EXERCISE DESCRIPTION - Could you show each line of the records that contains the word "Conservative"?

EXERCISE INPUTS -
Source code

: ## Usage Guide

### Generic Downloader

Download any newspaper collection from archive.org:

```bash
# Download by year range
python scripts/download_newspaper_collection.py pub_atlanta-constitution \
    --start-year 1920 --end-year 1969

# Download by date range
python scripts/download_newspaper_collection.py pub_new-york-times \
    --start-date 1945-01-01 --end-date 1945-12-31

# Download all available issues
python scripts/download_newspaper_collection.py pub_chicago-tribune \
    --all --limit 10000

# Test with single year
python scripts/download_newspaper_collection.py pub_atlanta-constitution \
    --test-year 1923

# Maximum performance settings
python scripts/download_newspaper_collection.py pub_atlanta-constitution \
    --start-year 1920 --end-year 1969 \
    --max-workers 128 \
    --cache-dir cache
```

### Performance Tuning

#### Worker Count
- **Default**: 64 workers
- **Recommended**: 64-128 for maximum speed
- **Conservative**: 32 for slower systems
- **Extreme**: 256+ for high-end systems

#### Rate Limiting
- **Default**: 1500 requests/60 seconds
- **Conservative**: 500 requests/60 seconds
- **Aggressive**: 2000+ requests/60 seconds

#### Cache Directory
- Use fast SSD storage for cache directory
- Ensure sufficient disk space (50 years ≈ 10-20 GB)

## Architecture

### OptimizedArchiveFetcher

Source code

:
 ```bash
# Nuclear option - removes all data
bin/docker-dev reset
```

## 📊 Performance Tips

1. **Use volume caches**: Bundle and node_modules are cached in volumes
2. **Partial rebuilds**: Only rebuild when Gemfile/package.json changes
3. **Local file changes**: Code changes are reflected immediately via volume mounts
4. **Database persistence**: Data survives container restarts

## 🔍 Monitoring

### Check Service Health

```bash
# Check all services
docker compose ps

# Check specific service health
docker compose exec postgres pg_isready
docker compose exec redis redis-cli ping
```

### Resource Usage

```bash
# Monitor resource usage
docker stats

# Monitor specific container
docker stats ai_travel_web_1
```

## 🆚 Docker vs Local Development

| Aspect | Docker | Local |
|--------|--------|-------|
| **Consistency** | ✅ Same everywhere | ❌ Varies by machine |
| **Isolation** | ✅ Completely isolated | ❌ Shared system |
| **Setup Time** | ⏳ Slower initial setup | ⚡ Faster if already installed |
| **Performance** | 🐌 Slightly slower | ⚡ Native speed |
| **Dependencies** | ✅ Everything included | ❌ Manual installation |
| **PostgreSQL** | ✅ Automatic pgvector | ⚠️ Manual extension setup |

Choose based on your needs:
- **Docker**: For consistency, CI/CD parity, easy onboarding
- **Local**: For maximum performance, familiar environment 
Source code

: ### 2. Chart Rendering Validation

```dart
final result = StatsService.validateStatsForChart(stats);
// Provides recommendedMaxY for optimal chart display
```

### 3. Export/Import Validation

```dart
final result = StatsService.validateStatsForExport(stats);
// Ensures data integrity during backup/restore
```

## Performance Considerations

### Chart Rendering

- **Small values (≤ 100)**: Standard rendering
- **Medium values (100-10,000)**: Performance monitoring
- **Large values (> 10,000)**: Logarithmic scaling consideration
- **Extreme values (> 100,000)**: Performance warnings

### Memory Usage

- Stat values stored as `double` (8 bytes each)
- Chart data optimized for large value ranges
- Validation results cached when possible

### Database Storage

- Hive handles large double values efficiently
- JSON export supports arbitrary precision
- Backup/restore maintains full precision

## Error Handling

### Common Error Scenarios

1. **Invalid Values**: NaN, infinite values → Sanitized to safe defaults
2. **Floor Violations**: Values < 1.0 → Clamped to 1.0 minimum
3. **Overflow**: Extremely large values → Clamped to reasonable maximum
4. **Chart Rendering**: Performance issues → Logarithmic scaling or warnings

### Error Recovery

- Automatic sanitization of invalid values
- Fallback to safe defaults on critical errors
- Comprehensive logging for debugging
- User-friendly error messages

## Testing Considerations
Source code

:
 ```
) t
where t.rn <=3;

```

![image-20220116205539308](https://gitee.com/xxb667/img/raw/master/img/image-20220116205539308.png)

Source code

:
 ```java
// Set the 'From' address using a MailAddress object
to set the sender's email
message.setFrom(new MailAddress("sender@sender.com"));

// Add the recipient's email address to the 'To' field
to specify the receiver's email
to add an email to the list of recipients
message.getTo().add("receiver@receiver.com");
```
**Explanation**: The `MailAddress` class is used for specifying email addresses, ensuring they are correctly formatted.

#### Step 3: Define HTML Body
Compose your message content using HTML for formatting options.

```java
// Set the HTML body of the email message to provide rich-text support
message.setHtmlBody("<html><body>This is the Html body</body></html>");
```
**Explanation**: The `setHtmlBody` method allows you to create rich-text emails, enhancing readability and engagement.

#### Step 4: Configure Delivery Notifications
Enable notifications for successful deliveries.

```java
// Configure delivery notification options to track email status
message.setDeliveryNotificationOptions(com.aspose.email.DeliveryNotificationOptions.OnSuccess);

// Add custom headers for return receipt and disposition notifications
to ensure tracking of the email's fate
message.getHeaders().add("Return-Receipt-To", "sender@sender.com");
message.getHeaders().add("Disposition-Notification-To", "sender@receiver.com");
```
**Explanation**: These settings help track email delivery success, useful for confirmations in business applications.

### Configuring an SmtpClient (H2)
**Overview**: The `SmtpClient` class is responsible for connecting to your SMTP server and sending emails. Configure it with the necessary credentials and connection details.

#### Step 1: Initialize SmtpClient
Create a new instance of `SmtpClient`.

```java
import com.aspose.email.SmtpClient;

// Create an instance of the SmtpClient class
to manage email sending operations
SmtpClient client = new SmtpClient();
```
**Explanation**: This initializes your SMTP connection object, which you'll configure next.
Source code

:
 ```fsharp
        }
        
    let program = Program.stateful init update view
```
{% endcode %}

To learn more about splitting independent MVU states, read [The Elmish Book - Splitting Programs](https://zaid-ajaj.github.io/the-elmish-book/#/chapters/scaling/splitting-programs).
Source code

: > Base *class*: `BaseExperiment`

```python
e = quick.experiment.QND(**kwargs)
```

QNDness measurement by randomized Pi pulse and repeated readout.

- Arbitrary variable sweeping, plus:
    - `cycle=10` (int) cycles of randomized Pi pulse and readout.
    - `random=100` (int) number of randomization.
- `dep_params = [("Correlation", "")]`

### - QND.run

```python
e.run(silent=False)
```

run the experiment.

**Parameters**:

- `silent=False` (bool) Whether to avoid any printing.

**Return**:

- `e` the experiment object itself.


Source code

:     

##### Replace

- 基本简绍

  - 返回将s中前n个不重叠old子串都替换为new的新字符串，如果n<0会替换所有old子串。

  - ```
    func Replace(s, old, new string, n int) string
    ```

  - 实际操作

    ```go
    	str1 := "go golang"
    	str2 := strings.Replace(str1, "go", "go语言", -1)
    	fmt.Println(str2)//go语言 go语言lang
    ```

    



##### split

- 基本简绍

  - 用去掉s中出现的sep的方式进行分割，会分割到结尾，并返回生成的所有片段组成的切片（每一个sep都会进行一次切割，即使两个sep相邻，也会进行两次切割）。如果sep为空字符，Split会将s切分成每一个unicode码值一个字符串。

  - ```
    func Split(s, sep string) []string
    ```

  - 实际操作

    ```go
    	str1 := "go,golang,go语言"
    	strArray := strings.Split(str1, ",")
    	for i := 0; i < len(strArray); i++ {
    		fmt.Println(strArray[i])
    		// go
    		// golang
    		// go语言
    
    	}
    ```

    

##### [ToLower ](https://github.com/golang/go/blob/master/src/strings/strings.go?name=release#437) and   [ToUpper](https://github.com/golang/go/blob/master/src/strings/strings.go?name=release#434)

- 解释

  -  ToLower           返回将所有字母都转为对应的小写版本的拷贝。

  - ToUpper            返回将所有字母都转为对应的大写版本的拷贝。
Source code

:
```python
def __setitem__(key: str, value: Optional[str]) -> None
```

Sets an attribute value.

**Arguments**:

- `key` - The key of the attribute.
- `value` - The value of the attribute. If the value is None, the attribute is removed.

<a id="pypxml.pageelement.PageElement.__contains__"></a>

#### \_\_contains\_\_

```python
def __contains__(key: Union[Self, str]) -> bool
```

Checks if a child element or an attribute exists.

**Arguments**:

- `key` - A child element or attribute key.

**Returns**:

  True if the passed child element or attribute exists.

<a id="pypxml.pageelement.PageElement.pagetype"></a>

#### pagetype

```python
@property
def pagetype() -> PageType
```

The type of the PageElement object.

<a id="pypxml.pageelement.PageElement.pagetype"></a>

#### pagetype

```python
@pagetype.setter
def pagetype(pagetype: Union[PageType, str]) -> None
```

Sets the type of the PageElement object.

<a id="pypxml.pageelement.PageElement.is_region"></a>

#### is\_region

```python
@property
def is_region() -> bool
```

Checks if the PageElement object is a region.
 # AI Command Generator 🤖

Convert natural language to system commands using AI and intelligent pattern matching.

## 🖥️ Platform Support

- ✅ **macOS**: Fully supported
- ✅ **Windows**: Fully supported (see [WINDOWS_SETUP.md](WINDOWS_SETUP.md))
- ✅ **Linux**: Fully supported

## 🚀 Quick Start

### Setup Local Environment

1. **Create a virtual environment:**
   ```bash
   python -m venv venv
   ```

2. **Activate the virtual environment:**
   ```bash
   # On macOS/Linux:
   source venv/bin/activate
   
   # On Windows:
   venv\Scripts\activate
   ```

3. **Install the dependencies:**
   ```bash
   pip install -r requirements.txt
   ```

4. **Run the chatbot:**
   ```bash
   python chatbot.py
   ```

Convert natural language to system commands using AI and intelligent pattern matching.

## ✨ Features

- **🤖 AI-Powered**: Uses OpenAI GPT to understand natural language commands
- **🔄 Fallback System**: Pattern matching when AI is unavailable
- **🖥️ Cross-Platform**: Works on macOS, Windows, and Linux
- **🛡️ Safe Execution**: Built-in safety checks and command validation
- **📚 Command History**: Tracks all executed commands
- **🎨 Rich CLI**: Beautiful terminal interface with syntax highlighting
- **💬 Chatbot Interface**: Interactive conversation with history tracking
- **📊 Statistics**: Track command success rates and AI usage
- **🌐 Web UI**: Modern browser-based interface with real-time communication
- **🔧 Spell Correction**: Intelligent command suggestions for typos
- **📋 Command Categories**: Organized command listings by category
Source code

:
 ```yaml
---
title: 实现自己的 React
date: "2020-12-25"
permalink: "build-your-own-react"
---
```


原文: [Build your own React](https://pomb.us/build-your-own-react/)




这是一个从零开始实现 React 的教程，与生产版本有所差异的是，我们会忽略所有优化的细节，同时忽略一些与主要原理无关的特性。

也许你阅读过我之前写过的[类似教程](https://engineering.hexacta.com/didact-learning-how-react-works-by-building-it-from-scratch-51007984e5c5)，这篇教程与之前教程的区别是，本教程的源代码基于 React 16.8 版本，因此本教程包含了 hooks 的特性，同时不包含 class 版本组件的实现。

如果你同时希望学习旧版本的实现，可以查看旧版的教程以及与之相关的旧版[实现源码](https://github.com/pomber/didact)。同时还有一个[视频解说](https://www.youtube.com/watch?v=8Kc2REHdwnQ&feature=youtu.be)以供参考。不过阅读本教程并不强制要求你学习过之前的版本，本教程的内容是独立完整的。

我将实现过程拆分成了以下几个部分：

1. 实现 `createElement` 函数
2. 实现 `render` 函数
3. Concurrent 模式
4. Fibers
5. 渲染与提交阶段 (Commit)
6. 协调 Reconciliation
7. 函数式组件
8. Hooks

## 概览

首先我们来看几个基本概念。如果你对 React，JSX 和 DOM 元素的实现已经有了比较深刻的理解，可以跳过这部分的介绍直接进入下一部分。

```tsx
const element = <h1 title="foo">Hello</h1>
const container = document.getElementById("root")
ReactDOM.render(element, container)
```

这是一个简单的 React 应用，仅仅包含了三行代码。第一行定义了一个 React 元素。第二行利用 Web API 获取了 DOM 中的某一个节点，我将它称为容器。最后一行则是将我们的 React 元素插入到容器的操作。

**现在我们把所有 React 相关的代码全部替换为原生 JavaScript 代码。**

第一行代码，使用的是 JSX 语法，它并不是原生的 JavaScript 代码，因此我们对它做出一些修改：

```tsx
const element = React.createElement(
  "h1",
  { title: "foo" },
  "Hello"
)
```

TASK ANSWER -
- **Conservative**: 32 for slower systems
- **Conservative**: 500 requests/60 seconds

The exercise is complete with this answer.